─── Extract provided ───

Next-generation sequencing platforms are fundamentally altering the way genetics and genomics research is performed. Compared to other methods, these platforms offer the ability to obtain an unprecedented amount of sequence information in a low-cost, high-throughput fashion. The main draw back of existing technologies is the comparably short sequence read-lengths they produce. As a result, some regions of the human genome—particularly duplication or repeat-rich regions—have already begun to be excluded as part of standard NGS analyses. We specifically designed our new mapping algorithm, mrFAST, to address this limitation. By considering all possible map locations for a read in an efficient manner, we have been able to apply the high potential of NGS to some of the most structurally complex and dynamic regions of the human genome. By including these regions, we provide one of the first comprehensive estimates of absolute copy-number differences among three human genomes.

───

● **Directions**:
According to the text on next-generation sequencing, what is the main drawback of existing sequencing technologies?

─── Provided data ───

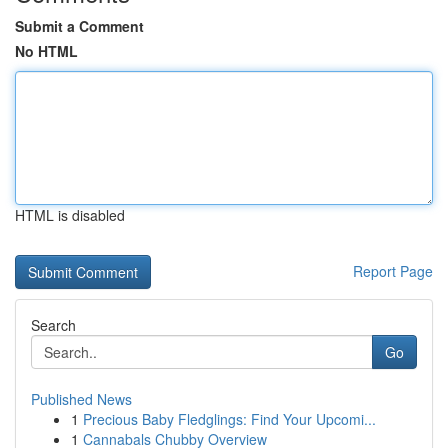
Submit a Comment
No HTML
HTML is disabled
Report Page
Search
Go
Published News
1
Precious Baby Fledglings: Find Your Upcomi...
1
Cannabals Chubby Overview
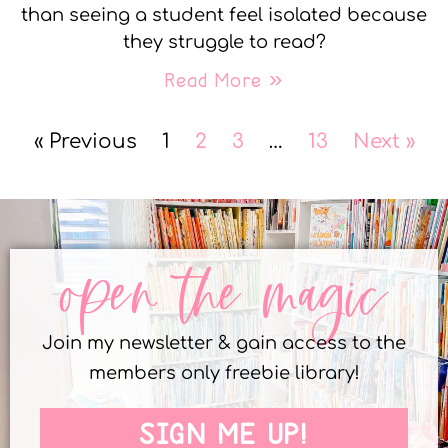
than seeing a student feel isolated because
they struggle to read?
Read More »
« Previous
1
2
3
…
13
Next »
open the magic
Join my newsletter & gain access to the
members only freebie library!
SIGN ME UP!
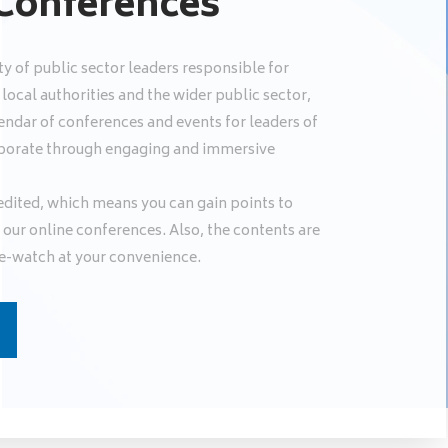
 Conferences
y of public sector leaders responsible for
ocal authorities and the wider public sector,
endar of conferences and events for leaders of
llaborate through engaging and immersive
edited, which means you can gain points to
our online conferences. Also, the contents are
e-watch at your convenience.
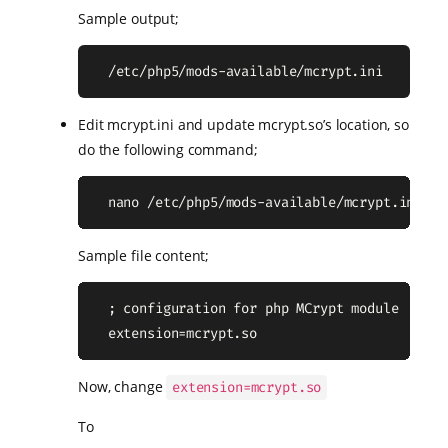
Sample output;
  /etc/php5/mods-available/mcrypt.ini
Edit mcrypt.ini and update mcrypt.so’s location, so
do the following command;
  nano /etc/php5/mods-available/mcrypt.ini
Sample file content;
  ; configuration for php MCrypt module

  extension=mcrypt.so
Now, change
extension=mcrypt.so
To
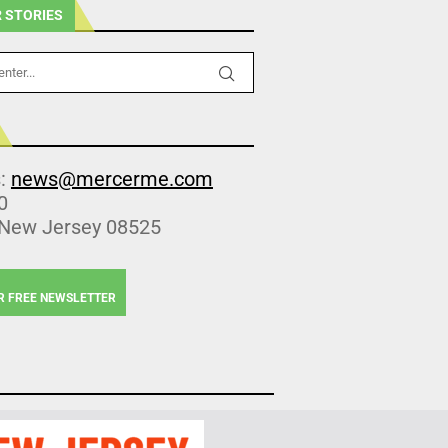
 STORIES
s:
news@mercerme.com
0
 New Jersey 08525
R FREE NEWSLETTER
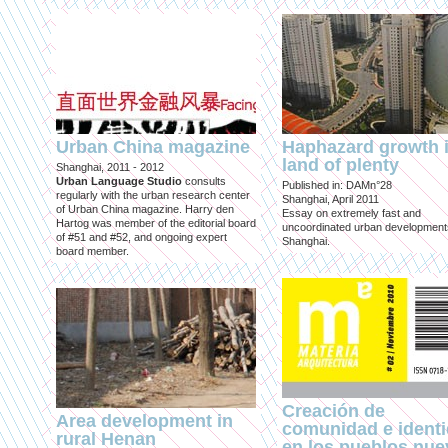
Urban China magazine
Haphazard growth i
land of plenty
Shanghai, 2011 - 2012
Urban Language Studio
consults
Published in: DAMn°28
regularly with the urban research center
Shanghai, April 2011
of Urban China magazine. Harry den
Essay on extremely fast and
Hartog was member of the editorial board
uncoordinated urban development
of #51 and #52, and ongoing expert
Shanghai.
board member.
Creación de
Area development in
comunidad e ident
rural Henan
en los pueblos nu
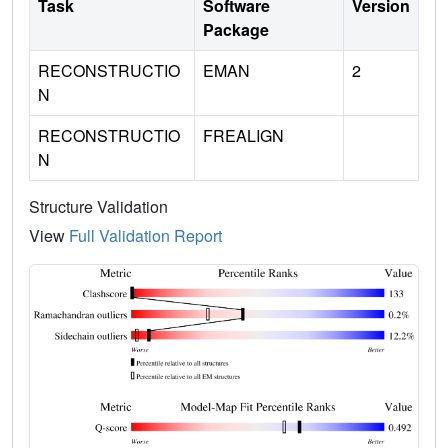
Task
Software
Version
Package
RECONSTRUCTIO
EMAN
2
N
RECONSTRUCTIO
FREALIGN
N
Structure Validation
View
Full Validation Report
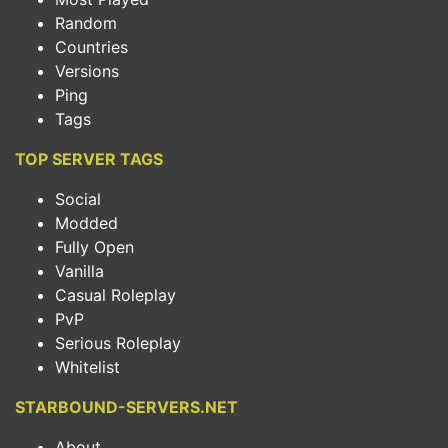
Random
Countries
Versions
Ping
Tags
TOP SERVER TAGS
Social
Modded
Fully Open
Vanilla
Casual Roleplay
PvP
Serious Roleplay
Whitelist
STARBOUND-SERVERS.NET
About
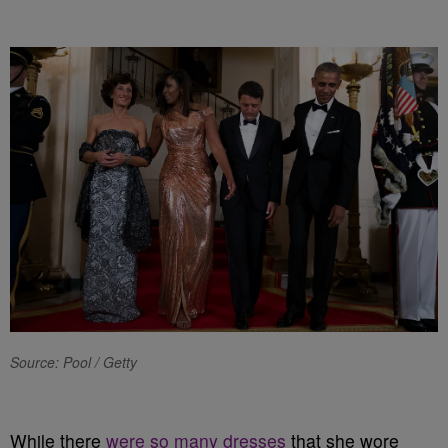
Source: Pool / Getty
While there
were so many dresses
that she wore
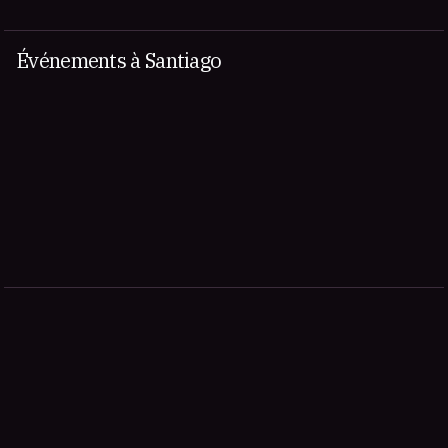
Événements à Santiago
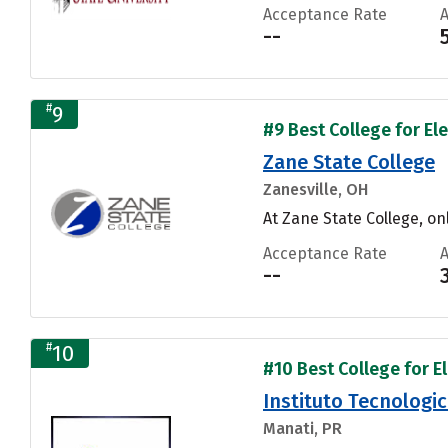
Acceptance Rate
--
#
9
#9 Best College for El
Zane State College
Zanesville, OH
At Zane State College, on
Acceptance Rate
--
#
10
#10 Best College for E
Instituto Tecnologi
Manati, PR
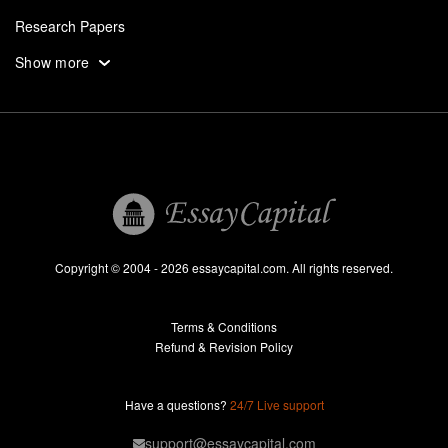
Research Papers
Assignments
Show more
Dissertation
Thesis
Book Reports
Essay Help
Pay for Essay
Essays For Sale
Copyright © 2004 - 2026 essaycapital.com. All rights reserved.
Buy Essay
Terms & Conditions
Custom Essay
Refund & Revision Policy
Lab Report
Essay Editor
Have a questions?
24/7 Live support
Case Study Help
support@essaycapital.com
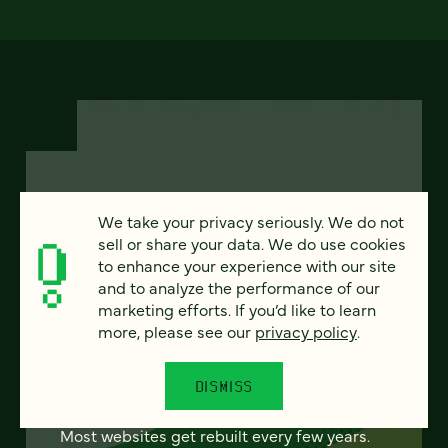
We take your privacy seriously. We do not
FEATURED
sell or share your data. We do use cookies
to enhance your experience with our site
and to analyze the performance of our
marketing efforts. If you’d like to learn
From project to program:
more, please see our
privacy policy
.
The case for continuous
partnership
DISMISS
Most websites get rebuilt every few years.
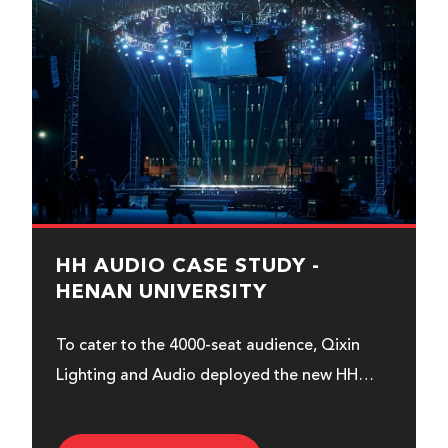
HH AUDIO CASE STUDY -
HENAN UNIVERSITY
To cater to the 4000-seat audience, Qixin
Lighting and Audio deployed the new HH
range, Royal Series...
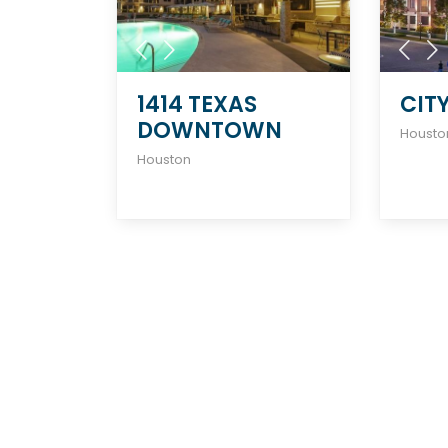
1414 TEXAS
CIT
DOWNTOWN
Housto
Houston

───

● **Response below**:
They produce comparably short sequence read-lengths.